• [Task details]
Tally the lines below that contain the string "wireOp", where upper and lower case must match, and reply with the number alone.

━━━ Supplied material

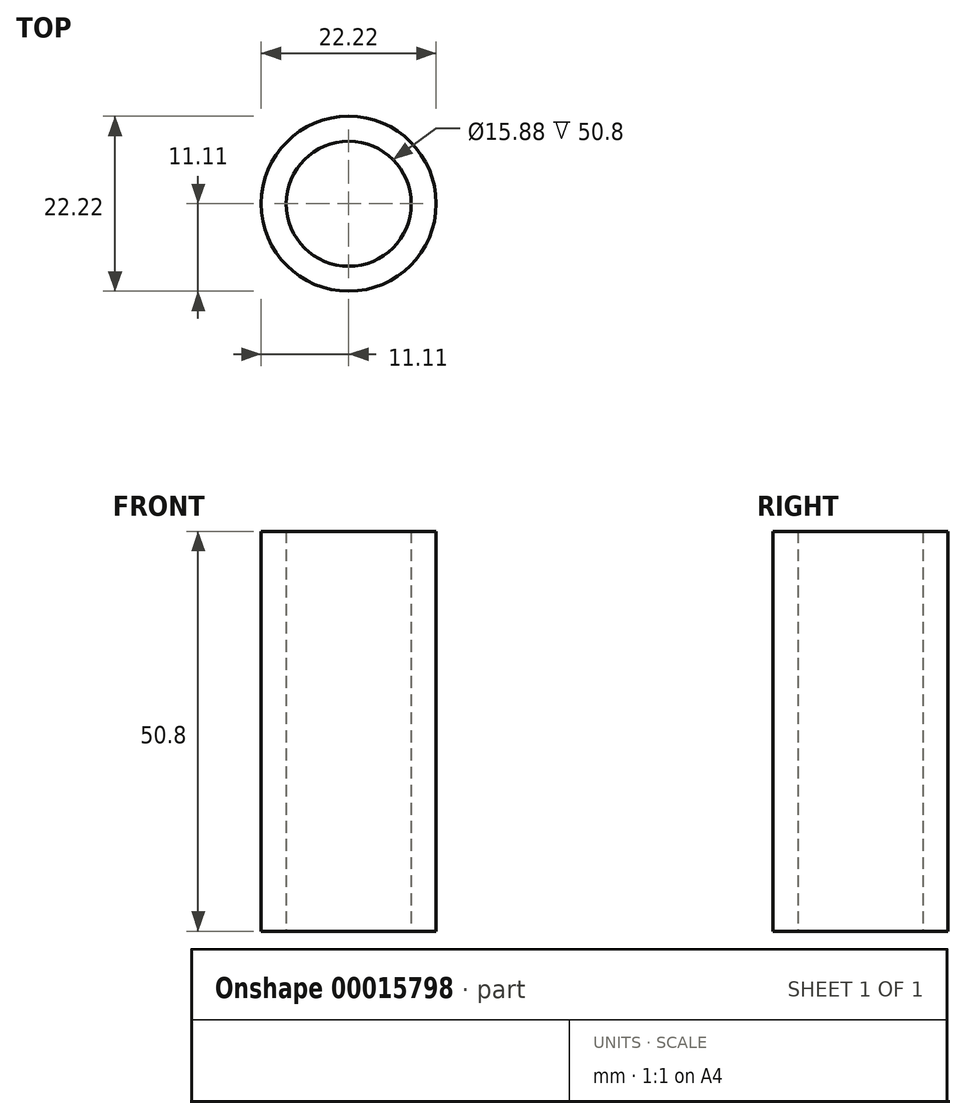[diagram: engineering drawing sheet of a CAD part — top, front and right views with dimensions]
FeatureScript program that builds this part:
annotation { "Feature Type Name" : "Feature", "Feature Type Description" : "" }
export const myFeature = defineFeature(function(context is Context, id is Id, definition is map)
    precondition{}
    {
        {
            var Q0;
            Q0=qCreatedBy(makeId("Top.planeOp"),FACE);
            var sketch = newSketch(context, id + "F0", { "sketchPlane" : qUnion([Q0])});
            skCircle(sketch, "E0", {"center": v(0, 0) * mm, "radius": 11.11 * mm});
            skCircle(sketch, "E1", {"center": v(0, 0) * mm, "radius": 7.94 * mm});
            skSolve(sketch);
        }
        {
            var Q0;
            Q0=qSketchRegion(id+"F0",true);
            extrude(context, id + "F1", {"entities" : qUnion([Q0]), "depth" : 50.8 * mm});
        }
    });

━━━━━━
━━━ Supplied material

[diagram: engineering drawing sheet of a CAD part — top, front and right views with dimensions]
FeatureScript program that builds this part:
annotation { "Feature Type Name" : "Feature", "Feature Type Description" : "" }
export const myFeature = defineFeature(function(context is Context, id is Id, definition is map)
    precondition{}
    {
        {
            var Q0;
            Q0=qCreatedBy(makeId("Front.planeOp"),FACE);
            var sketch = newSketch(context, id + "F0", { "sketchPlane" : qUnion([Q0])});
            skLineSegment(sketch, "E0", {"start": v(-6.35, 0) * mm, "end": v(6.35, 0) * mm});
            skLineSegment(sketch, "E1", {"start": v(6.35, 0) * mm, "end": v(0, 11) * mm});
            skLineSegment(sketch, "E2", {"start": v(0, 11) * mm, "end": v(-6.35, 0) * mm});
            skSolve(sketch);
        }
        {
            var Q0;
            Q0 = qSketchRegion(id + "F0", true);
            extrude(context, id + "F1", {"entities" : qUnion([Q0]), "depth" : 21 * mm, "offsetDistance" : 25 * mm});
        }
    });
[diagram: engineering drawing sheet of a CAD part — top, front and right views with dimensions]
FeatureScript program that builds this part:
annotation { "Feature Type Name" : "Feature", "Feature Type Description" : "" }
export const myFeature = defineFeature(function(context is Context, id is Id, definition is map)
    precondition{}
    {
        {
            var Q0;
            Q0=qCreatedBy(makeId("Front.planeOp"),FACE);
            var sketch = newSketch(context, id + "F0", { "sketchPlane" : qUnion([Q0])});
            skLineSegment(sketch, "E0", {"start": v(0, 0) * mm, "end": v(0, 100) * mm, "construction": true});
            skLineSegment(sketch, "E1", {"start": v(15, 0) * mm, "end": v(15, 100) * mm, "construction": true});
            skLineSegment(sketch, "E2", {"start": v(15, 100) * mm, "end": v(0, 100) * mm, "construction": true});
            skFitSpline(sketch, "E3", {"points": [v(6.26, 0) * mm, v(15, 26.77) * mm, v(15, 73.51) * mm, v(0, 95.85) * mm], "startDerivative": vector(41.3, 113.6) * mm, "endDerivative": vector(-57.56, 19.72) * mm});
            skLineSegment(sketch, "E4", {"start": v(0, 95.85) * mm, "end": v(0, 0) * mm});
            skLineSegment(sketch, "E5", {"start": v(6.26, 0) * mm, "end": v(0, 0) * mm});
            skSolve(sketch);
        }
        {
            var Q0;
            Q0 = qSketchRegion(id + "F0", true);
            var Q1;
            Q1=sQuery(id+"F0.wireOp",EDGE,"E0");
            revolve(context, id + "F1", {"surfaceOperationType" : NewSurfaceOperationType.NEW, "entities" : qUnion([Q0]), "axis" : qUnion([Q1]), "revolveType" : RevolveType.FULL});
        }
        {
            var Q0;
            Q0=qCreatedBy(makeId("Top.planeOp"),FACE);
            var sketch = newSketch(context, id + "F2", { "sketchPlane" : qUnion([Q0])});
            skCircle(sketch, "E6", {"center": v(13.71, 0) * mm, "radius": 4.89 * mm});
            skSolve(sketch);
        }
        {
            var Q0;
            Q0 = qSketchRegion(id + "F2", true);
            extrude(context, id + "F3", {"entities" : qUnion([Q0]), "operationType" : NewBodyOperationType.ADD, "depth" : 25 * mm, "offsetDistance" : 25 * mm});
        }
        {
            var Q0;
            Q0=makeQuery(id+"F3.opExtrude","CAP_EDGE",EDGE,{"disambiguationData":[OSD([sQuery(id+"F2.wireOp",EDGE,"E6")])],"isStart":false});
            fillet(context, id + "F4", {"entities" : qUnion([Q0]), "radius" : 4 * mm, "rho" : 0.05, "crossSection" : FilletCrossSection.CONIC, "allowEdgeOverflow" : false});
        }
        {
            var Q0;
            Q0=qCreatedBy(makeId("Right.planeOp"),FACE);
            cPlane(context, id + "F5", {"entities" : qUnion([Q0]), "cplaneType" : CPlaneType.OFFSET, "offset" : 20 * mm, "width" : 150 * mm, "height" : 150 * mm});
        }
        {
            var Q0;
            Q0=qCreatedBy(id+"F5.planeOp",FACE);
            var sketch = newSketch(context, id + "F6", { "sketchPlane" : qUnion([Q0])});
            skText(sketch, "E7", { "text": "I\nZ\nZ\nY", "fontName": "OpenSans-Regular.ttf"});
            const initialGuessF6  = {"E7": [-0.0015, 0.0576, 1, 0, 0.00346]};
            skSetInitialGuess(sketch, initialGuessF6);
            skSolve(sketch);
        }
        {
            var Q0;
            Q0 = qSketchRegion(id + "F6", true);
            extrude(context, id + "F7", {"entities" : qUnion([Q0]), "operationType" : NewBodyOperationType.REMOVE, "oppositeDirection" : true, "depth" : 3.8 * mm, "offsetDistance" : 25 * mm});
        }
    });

━━━━━━
━━━ Supplied material

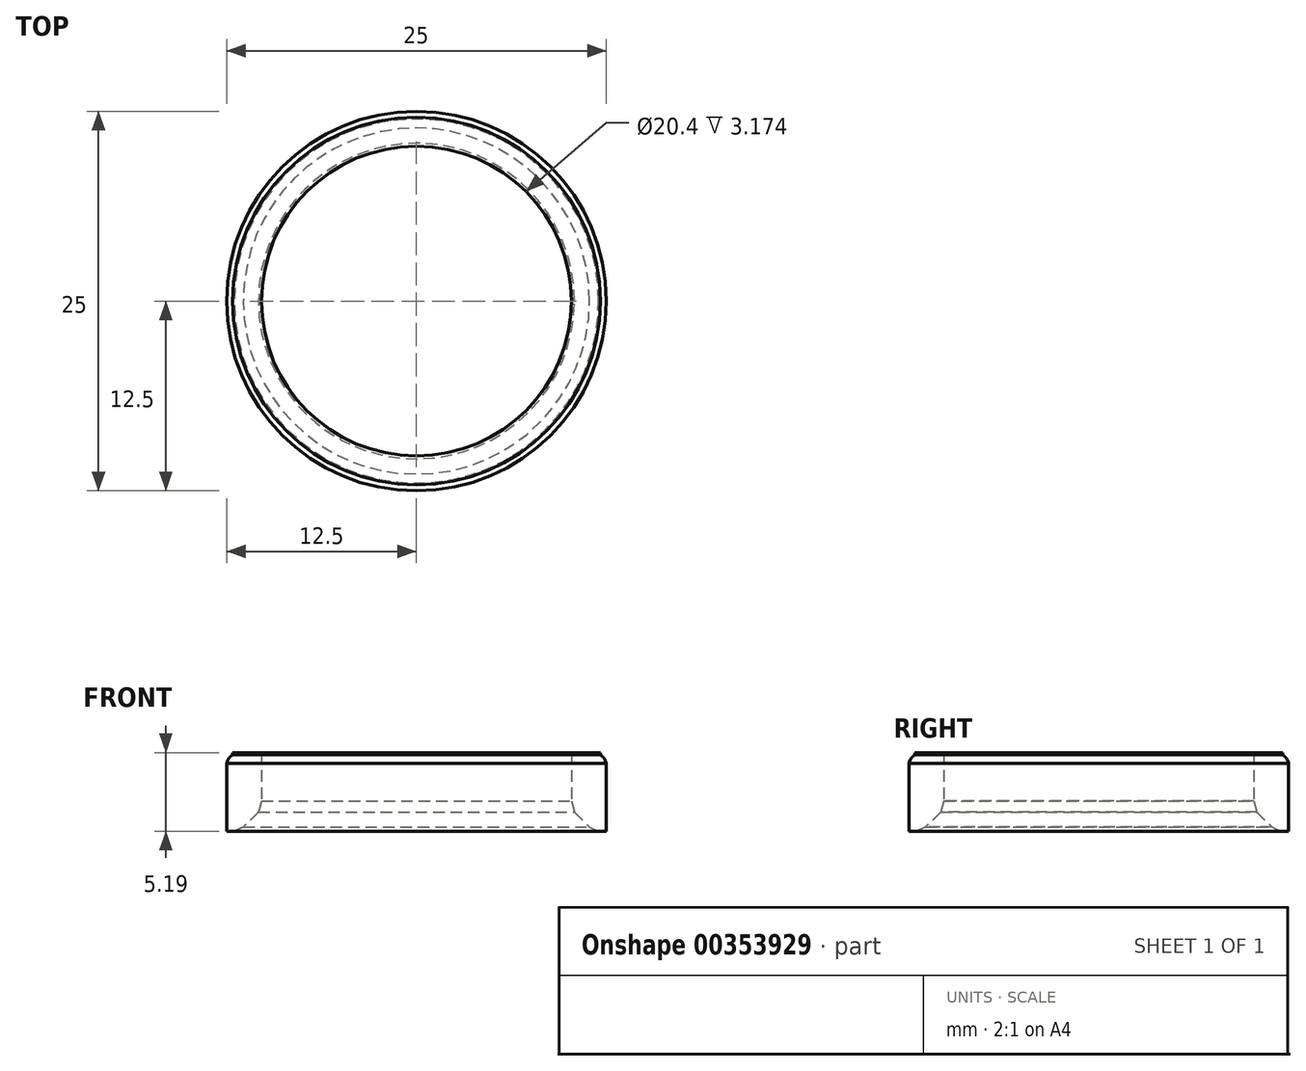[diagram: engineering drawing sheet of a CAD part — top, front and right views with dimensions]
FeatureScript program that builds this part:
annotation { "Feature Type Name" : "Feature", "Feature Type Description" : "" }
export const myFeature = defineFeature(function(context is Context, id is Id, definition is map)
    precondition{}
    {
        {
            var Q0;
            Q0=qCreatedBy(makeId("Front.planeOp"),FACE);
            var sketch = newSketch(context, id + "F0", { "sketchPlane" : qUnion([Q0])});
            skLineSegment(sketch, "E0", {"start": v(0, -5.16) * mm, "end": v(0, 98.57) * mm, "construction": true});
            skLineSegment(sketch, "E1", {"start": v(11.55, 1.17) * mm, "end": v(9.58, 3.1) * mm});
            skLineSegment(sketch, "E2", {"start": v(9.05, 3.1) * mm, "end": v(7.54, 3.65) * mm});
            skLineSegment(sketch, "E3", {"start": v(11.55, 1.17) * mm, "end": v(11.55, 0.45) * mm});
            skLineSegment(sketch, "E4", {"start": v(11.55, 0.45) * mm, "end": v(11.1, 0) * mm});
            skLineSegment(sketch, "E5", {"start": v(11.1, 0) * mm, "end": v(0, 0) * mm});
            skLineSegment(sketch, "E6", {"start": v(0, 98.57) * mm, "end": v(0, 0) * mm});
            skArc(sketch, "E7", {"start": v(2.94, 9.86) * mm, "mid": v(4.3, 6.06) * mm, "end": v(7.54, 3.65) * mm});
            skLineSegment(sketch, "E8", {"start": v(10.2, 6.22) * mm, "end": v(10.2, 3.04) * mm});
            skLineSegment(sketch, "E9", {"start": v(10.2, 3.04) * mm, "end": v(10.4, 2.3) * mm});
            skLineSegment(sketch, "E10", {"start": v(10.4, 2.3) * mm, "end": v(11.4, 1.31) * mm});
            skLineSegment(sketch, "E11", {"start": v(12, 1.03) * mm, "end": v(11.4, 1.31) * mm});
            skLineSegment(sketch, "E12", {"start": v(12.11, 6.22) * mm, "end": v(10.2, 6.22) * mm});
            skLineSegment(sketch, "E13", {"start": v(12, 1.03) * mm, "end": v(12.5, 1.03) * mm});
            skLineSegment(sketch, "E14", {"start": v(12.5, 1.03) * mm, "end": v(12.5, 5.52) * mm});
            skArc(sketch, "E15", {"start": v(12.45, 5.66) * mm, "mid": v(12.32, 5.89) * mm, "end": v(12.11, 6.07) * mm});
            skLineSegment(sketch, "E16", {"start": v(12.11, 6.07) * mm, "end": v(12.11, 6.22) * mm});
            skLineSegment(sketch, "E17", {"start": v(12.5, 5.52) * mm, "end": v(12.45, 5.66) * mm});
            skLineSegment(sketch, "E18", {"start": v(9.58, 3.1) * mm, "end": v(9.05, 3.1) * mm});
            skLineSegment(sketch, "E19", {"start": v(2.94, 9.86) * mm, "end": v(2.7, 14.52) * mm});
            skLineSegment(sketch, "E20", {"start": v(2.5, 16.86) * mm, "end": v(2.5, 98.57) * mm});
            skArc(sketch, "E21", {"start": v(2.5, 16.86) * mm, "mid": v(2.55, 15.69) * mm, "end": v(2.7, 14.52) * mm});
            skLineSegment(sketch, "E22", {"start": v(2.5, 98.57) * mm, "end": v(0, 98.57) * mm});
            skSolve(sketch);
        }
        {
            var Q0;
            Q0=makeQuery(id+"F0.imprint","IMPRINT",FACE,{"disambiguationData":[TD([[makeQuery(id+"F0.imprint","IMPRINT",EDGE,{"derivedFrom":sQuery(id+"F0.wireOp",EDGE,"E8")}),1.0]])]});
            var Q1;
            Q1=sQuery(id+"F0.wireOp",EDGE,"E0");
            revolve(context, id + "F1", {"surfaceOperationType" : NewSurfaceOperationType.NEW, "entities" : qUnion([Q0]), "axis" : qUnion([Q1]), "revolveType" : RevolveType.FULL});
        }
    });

━━━━━━

• [Task answer]
4